The streaming generation
Young people have always been the engine powering music festivals, with demand from the oversized millennial generation causing the industry to balloon in the mid-2000s. By 2019, there were more than a thousand music festivals in the U.S. by one estimate.
But as millennials age out of camping in the desert and into the realities of parenthood and corporate life, they’re no longer driving the same levels of demand. And the younger generation doesn’t appear to be stepping in to fill the gap.
Lizzy Butler is a college student and musician who wishes music festivals played the same role for people her age as they did for previous generations.

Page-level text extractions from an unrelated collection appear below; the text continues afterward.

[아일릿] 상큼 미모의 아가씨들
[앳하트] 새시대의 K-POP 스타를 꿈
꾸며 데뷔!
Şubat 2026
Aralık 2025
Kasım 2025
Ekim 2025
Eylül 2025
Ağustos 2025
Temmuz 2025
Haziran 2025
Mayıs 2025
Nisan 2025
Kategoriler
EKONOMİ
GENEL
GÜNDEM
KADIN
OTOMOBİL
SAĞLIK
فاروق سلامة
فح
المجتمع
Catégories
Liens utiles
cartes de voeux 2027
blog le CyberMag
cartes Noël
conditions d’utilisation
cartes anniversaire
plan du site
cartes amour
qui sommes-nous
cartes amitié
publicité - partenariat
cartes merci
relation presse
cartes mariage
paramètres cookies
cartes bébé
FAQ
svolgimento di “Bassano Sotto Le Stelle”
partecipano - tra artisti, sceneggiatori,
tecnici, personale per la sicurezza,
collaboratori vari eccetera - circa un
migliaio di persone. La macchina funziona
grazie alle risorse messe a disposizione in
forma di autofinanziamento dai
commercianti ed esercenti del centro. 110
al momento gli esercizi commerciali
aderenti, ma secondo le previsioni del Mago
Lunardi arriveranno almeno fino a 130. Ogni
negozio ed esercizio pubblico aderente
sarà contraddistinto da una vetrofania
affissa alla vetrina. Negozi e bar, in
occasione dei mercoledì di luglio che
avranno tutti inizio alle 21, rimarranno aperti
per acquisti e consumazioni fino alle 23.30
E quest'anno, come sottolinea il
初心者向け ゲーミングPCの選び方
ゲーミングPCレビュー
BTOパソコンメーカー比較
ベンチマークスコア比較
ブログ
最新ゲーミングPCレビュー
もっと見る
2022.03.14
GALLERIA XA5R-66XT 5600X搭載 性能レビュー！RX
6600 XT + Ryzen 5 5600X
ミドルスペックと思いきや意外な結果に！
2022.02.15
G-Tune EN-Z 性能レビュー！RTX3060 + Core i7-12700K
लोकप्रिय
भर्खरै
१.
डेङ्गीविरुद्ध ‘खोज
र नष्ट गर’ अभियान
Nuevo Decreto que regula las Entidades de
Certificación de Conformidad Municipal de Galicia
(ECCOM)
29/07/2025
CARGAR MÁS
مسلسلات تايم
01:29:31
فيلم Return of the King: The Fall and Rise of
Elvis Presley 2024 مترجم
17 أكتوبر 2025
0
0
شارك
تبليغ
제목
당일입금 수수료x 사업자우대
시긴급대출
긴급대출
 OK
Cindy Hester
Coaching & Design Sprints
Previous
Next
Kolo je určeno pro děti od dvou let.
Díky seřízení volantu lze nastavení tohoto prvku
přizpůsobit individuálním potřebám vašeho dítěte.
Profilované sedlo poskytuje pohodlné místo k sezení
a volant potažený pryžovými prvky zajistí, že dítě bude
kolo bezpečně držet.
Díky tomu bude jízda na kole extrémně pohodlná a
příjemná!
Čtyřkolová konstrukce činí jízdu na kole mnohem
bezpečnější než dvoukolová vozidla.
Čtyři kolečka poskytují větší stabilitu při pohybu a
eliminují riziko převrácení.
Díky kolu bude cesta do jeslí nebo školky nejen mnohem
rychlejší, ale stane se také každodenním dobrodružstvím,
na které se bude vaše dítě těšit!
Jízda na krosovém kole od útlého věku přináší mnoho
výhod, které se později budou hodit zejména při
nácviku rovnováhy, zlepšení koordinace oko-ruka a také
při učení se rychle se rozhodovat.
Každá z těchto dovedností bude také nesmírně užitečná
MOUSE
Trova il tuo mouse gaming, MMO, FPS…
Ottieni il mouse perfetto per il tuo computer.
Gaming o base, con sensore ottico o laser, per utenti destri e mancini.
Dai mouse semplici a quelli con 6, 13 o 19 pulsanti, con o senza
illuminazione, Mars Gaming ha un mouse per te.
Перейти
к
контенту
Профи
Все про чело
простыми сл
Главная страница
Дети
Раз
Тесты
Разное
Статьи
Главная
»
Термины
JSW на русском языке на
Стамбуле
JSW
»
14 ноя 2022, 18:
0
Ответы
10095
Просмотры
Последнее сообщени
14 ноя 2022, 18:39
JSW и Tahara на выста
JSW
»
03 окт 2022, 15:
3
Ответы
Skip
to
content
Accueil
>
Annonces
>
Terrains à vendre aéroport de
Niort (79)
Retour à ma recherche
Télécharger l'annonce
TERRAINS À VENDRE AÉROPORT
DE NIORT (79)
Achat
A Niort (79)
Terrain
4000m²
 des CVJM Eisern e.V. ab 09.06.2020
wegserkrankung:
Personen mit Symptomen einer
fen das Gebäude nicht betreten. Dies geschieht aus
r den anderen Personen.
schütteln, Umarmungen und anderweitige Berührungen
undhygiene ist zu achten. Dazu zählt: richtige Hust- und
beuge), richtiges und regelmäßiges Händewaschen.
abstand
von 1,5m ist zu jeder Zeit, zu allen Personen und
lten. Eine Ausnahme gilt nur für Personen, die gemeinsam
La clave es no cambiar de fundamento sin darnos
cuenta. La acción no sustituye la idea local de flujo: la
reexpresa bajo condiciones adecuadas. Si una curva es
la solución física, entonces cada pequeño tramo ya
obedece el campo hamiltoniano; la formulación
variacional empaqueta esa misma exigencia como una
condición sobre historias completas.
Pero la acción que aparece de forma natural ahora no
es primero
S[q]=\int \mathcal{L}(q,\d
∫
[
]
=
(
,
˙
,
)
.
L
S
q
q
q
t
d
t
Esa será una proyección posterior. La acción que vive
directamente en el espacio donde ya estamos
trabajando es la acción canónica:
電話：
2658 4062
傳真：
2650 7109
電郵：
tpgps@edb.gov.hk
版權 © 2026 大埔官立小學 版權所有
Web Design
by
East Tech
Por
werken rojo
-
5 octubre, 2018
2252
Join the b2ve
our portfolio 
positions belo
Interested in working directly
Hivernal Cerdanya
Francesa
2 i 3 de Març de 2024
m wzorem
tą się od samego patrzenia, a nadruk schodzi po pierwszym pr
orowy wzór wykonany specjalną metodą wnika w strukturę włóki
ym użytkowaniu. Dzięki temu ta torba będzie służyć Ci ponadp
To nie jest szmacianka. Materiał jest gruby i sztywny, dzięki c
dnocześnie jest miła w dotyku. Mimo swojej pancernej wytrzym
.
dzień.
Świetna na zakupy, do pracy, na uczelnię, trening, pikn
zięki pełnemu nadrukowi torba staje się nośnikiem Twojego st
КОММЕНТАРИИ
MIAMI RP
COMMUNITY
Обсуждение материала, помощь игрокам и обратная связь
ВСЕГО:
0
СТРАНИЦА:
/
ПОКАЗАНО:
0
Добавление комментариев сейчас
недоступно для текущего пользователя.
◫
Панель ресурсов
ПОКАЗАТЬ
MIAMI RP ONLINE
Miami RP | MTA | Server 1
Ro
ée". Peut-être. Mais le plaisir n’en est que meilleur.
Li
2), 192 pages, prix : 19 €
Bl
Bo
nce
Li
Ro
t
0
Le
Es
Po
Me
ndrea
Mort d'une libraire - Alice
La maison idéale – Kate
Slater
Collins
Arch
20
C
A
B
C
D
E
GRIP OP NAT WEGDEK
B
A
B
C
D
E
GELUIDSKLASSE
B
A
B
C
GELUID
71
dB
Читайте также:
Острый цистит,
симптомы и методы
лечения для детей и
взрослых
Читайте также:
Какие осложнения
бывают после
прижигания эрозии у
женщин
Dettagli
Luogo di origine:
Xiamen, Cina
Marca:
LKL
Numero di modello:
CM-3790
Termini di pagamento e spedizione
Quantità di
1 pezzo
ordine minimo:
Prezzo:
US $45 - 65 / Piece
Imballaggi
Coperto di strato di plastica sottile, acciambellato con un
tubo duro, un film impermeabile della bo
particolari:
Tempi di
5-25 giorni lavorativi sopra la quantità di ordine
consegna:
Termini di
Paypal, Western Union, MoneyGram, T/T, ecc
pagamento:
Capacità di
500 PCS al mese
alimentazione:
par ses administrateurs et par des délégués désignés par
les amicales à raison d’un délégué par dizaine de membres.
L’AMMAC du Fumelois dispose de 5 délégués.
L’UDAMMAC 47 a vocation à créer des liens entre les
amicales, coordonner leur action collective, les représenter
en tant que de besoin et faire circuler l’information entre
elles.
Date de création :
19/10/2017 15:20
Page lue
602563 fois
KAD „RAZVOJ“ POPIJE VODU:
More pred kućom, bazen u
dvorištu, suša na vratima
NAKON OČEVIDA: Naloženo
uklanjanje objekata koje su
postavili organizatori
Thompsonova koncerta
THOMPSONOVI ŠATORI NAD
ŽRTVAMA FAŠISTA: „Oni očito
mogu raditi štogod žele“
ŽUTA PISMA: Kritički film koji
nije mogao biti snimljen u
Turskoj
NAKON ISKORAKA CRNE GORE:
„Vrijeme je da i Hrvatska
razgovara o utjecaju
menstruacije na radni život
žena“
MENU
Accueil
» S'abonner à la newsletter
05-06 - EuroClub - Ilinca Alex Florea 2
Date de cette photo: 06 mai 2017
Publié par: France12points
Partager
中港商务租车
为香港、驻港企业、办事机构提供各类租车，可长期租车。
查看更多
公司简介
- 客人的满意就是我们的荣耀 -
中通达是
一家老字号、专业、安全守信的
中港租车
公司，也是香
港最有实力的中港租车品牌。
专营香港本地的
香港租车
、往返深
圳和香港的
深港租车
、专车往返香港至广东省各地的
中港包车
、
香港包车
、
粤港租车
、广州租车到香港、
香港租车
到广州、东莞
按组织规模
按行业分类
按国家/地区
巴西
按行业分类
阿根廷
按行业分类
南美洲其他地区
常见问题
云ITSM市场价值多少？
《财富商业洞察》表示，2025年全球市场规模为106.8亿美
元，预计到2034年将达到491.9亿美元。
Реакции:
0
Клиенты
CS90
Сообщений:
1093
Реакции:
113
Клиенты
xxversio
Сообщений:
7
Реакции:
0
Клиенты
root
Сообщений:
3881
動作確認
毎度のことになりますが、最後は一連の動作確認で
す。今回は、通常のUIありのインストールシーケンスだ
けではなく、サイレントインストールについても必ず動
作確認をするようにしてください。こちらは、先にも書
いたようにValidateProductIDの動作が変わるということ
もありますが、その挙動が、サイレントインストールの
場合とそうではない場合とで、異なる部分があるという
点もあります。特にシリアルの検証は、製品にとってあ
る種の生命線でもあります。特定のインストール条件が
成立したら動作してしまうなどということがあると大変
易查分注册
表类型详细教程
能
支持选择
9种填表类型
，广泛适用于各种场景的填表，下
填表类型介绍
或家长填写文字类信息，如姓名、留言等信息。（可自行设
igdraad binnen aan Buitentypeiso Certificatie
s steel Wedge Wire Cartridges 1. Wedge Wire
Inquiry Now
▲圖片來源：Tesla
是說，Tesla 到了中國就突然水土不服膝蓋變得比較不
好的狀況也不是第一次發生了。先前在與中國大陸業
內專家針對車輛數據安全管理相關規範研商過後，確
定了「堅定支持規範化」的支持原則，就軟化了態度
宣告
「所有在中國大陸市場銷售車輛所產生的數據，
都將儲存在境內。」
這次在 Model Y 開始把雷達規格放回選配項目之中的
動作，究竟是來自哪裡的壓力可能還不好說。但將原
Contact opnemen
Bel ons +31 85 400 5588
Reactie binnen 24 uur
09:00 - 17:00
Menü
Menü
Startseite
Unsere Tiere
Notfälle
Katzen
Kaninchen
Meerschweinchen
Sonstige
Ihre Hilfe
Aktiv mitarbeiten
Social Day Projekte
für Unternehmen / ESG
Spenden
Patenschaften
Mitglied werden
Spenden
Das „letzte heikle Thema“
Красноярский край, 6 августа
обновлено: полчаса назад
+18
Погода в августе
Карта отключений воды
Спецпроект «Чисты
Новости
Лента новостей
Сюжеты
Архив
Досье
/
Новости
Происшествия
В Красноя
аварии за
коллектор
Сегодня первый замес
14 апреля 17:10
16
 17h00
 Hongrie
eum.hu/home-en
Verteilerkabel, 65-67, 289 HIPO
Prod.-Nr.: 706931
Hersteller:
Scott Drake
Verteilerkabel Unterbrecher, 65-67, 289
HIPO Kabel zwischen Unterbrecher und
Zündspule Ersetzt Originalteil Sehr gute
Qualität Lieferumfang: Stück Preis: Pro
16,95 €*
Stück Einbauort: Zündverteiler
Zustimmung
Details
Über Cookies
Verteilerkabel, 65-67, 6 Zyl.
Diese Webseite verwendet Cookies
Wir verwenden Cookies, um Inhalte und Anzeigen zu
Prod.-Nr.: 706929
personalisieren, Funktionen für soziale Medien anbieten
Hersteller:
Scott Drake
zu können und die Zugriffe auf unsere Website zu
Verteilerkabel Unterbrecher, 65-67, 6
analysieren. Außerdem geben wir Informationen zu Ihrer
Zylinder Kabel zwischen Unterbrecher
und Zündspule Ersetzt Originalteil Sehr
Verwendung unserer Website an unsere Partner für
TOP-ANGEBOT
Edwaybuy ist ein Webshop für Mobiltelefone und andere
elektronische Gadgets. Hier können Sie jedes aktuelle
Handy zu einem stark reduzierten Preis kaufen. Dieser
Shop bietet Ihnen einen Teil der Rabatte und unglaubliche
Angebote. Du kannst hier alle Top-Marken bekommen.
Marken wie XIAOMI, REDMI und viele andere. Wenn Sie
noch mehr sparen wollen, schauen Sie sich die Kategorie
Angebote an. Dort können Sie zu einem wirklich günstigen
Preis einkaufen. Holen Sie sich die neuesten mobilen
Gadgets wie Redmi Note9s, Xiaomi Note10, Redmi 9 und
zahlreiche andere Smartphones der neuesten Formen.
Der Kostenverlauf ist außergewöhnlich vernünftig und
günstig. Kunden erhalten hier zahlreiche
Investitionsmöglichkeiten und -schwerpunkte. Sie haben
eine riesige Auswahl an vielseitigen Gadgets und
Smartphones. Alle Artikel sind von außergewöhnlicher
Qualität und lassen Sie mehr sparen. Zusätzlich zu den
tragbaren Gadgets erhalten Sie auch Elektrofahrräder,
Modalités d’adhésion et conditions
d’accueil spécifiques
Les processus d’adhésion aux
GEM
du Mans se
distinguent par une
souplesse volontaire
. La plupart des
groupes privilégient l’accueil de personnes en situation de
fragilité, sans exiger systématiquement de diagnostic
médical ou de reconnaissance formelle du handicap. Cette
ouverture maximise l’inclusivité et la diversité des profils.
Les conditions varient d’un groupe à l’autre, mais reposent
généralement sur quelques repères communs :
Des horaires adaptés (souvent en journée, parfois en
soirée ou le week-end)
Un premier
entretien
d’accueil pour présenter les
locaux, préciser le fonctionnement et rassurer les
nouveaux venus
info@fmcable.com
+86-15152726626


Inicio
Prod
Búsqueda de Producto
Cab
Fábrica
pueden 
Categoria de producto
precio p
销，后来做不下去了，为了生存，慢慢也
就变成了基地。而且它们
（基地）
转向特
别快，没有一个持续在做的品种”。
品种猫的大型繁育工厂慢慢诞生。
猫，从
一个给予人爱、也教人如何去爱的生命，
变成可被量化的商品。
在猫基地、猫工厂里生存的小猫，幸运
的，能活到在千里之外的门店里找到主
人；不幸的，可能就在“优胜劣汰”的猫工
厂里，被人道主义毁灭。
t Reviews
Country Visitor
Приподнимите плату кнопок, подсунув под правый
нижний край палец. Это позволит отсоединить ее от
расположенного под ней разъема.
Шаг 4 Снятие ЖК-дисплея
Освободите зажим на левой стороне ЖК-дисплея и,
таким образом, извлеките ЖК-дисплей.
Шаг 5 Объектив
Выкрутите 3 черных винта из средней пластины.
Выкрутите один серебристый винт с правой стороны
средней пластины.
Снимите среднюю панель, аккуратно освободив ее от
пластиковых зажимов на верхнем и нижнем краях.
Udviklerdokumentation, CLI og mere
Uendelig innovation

She said in the past people felt, “like, you need to get out, you need to go listen, like you’ve got to go find the music. The music can just kind of find you now and you don’t really have to work for it … you don’t ever have to leave your Spotify daylist.”
Brooke Vandenberg and Lizzy Butler attend THING on Aug. 9, 2025.
Algorithmic streaming is designed to serve listeners music based on their existing preferences. Experts say that can push people toward the familiar, and away from music discovery, which drew previous generations to multi-genre music festivals.
“ I think it’s honestly a missing art for younger generations to really experience the beauty and importance of live music, especially in a festival setting where it’s so diverse,” Butler said.
Tastes that favor the familiar could explain why big stadium tours like Taylor Swift’s and Beyonce’s have been absorbing the concert budgets of young people more inclined to shell out for an artist they know they’ll like rather than take a risk on a lineup full of unknown bands.

A second act for music festivals?
Adam Zacks, STG’s chief programming officer and the former producer of Sasquatch!, said declining demand for music festivals could have a silver lining.
“The good news is when we face something like this where the market’s saying, ‘Cool, we’ve had enough of this,’ is that it creates room for innovation,” he said. “So, it creates a pocket for, especially, younger people that are wanting to get into this business and think that they can see something that older generations are unable to see. That’s a really positive thing.”
Innovation is also his goal with THING. By shifting to the single-day series and moving the festival to the family-friendly venue, Remlinger Farms, he’s hoping to attract some of the millennial festival fans who are aging out of the old model.
“ It was like tailored to an older, indie-leaning KEXP sort of audience that maybe used to go to festivals, then maybe had families and weren’t able to, and now they’re coming back to it,” he said.
Whether it’s enough to sustain THING remains an open question. Zacks said ticket sales were below their goal, but that he wouldn’t be able to make any conclusions about what’s next for the festival until the final encore.